Friday, November 14, 2014

52 Things: Number 6: How can we interpret NP as the set of theorems whose proofs can be checked in polynomial time?

This is the latest in a series of blog posts to address the list of '52 Things Every PhD Student Should Know' to do Cryptography: a set of questions compiled to give PhD candidates a sense of what they should know by the end of their first year. We continue the Complexity Theory section with an alternative definition of NP...

This question is very much a follow up question to the previous one. Last week Guy answered the question of What is meant by the complexity class $\mathbf{NP}$?'', while this week I will be answering the related question of How can we interpret $\mathbf{NP}$ as the set of theorems whose proofs can be checked in polynomial time?''.

Now to me this is a more intuitive definition of what it means for a problem to be in $\mathbf{NP}$. Not only is it a more intuitive definition but it should (hopefully) also be clearer as to why this is a complexity class that is useful both for cryptography and the wider world. Now before we go into what we can use the class of problems for, the definition is as follows:

$\mathbf{NP}$ is the class of languages that have polynomial time verifiers.

OK but what does this actually mean? Basically if we have an element $x$ and we want to know if $x\in L$ (where $L$ is some $\mathbf{NP}$ language) we have a prover $P$ which given $x$ outputs a witness $w$, this may take exponential time to find $w$ given $x$. Then if we give $x$ and $w$ to our verifier $V$, $V$ can tell if $x\in L$ in polynomial time.

EXERCISE A
Check each statement against the blog post on NP and mark it yes or no, quoting the words of the post that decide it. (i) The post defines NP as the class of languages that have polynomial time verifiers. (ii) The prover always finds the witness in polynomial time. (iii) The previous week's question was answered by Guy.
EXERCISE B
Which section of the series does the blog post on NP continue?

ENTRIES SUPPLIED
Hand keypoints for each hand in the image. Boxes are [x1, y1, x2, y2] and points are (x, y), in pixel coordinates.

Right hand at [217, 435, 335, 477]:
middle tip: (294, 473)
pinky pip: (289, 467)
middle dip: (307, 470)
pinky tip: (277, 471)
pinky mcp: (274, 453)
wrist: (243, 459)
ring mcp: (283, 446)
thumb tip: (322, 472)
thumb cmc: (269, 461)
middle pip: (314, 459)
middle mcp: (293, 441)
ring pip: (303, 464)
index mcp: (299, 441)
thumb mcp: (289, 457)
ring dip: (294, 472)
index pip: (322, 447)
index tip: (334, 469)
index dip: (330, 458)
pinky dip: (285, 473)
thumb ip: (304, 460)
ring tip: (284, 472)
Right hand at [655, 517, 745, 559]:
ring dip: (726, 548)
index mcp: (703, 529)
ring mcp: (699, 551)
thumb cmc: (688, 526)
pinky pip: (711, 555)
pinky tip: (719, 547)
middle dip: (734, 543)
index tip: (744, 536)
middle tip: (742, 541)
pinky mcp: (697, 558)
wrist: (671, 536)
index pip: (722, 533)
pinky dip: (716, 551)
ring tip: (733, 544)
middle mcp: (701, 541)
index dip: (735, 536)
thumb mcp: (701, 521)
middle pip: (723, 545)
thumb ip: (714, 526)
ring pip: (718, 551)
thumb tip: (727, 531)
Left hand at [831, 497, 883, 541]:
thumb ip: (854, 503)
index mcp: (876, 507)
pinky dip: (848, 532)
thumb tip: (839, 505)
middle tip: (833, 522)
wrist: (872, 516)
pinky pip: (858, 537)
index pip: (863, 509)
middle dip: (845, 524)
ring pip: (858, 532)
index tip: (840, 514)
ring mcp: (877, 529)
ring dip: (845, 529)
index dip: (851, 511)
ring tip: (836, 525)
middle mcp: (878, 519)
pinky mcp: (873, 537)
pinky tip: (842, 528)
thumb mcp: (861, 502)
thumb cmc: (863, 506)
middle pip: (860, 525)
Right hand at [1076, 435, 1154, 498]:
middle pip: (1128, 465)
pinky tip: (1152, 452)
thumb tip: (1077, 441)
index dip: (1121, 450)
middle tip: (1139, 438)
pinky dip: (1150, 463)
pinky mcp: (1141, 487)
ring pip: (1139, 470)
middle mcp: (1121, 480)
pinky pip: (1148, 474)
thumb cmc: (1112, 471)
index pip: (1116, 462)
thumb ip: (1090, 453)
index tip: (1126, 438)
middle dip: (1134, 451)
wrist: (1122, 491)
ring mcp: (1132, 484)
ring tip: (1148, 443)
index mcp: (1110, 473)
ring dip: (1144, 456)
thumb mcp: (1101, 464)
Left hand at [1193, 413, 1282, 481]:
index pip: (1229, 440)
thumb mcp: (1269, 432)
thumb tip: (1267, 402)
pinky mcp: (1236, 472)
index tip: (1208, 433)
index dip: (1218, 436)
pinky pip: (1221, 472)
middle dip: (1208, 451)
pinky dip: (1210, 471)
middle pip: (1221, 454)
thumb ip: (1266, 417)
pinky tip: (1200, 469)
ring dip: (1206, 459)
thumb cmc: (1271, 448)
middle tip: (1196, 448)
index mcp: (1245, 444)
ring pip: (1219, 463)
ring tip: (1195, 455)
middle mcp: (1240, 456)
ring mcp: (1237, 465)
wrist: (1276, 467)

WRITTEN REPLY A
(i) Yes: "$\mathbf{NP}$ is the class of languages that have polynomial time verifiers."
(ii) No: "this may take exponential time to find $w$ given $x$"
(iii) Yes: "Last week Guy answered the question"

WRITTEN REPLY B
The Complexity Theory section.